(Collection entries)
◇ ◇ ◇

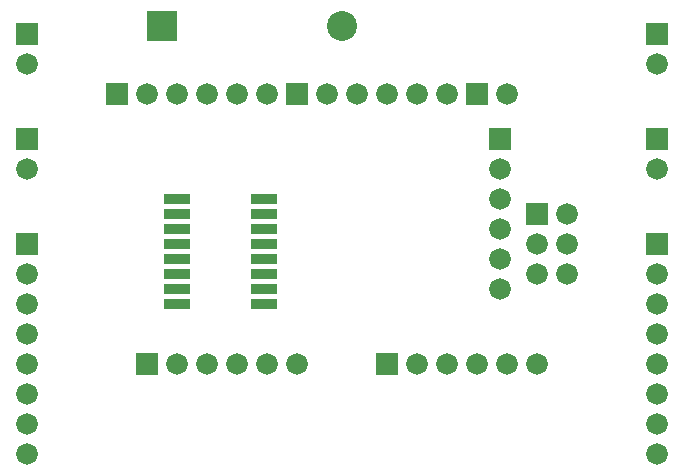
<source format=gts>
G75*
G70*
%OFA0B0*%
%FSLAX24Y24*%
%IPPOS*%
%LPD*%
%AMOC8*
5,1,8,0,0,1.08239X$1,22.5*
%
%ADD10R,0.0720X0.0720*%
%ADD11C,0.0720*%
%ADD12R,0.0880X0.0330*%
%ADD13R,0.1000X0.1000*%
%ADD14C,0.1000*%
D10*
X005661Y003911D03*
X001661Y007911D03*
X001661Y011411D03*
X004661Y012911D03*
X001661Y014911D03*
X010661Y012911D03*
X016661Y012911D03*
X017411Y011411D03*
X018661Y008911D03*
X022661Y007911D03*
X022661Y011411D03*
X022661Y014911D03*
X013661Y003911D03*
D11*
X001661Y000911D03*
X001661Y001911D03*
X001661Y002911D03*
X001661Y003911D03*
X001661Y004911D03*
X001661Y005911D03*
X001661Y006911D03*
X001661Y010411D03*
X005661Y012911D03*
X006661Y012911D03*
X007661Y012911D03*
X008661Y012911D03*
X009661Y012911D03*
X011661Y012911D03*
X012661Y012911D03*
X013661Y012911D03*
X014661Y012911D03*
X015661Y012911D03*
X017661Y012911D03*
X017411Y010411D03*
X017411Y009411D03*
X017411Y008411D03*
X017411Y007411D03*
X018661Y006911D03*
X019661Y006911D03*
X019661Y007911D03*
X018661Y007911D03*
X019661Y008911D03*
X022661Y010411D03*
X022661Y006911D03*
X022661Y005911D03*
X022661Y004911D03*
X022661Y003911D03*
X022661Y002911D03*
X022661Y001911D03*
X022661Y000911D03*
X018661Y003911D03*
X017661Y003911D03*
X016661Y003911D03*
X015661Y003911D03*
X014661Y003911D03*
X017411Y006411D03*
X010661Y003911D03*
X009661Y003911D03*
X008661Y003911D03*
X007661Y003911D03*
X006661Y003911D03*
X001661Y013911D03*
X022661Y013911D03*
D12*
X009561Y009411D03*
X009561Y008911D03*
X009561Y008411D03*
X009561Y007911D03*
X009561Y007411D03*
X009561Y006911D03*
X009561Y006411D03*
X009561Y005911D03*
X006661Y005911D03*
X006661Y006411D03*
X006661Y006911D03*
X006661Y007411D03*
X006661Y007911D03*
X006661Y008411D03*
X006661Y008911D03*
X006661Y009411D03*
D13*
X006161Y015161D03*
D14*
X012161Y015161D03*
M02*

</source>
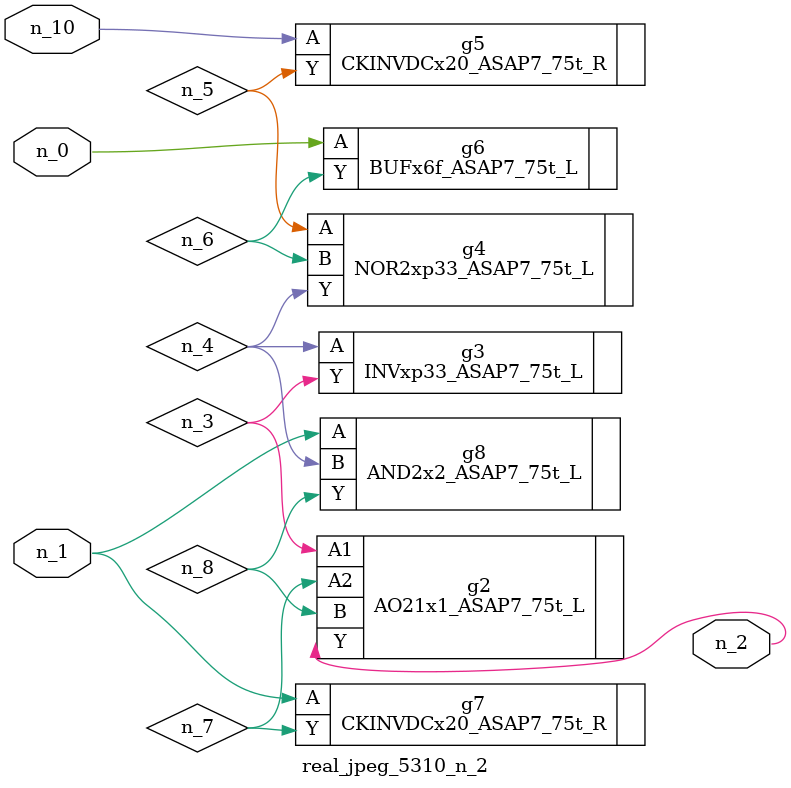
<source format=v>
module real_jpeg_5310_n_2 (n_1, n_10, n_0, n_2);

input n_1;
input n_10;
input n_0;

output n_2;

wire n_5;
wire n_4;
wire n_8;
wire n_6;
wire n_7;
wire n_3;

BUFx6f_ASAP7_75t_L g6 ( 
.A(n_0),
.Y(n_6)
);

CKINVDCx20_ASAP7_75t_R g7 ( 
.A(n_1),
.Y(n_7)
);

AND2x2_ASAP7_75t_L g8 ( 
.A(n_1),
.B(n_4),
.Y(n_8)
);

AO21x1_ASAP7_75t_L g2 ( 
.A1(n_3),
.A2(n_7),
.B(n_8),
.Y(n_2)
);

INVxp33_ASAP7_75t_L g3 ( 
.A(n_4),
.Y(n_3)
);

NOR2xp33_ASAP7_75t_L g4 ( 
.A(n_5),
.B(n_6),
.Y(n_4)
);

CKINVDCx20_ASAP7_75t_R g5 ( 
.A(n_10),
.Y(n_5)
);


endmodule
</source>
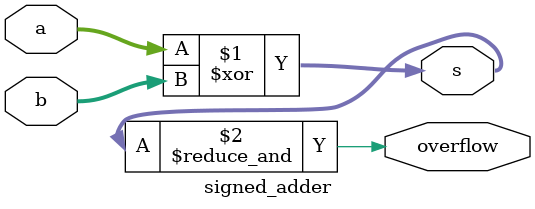
<source format=v>

module signed_adder(input [7:0] a,
    input [7:0] b,
    output [7:0] s,
    output overflow
); 

// The numbers a and b are added to the output s. 
// assign the occurence of the signed overflow of a and b to the output overflow.
// a signed overflow occurs if the most significant bits of a and b are low and the most significant bit of s is high
// a signed overflow may also occur if the most significant bits of a and b are high and the most significant bit of s is low

 assign s = a ^ b;
 assign overflow = &s;
 
endmodule

</source>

◇ ◇ ◇

Problem to work on → Please find each line in the records above that holds the word "significant", and copy it.

Reply to the exercise →
// a signed overflow occurs if the most significant bits of a and b are low and the most significant bit of s is high
// a signed overflow may also occur if the most significant bits of a and b are high and the most significant bit of s is low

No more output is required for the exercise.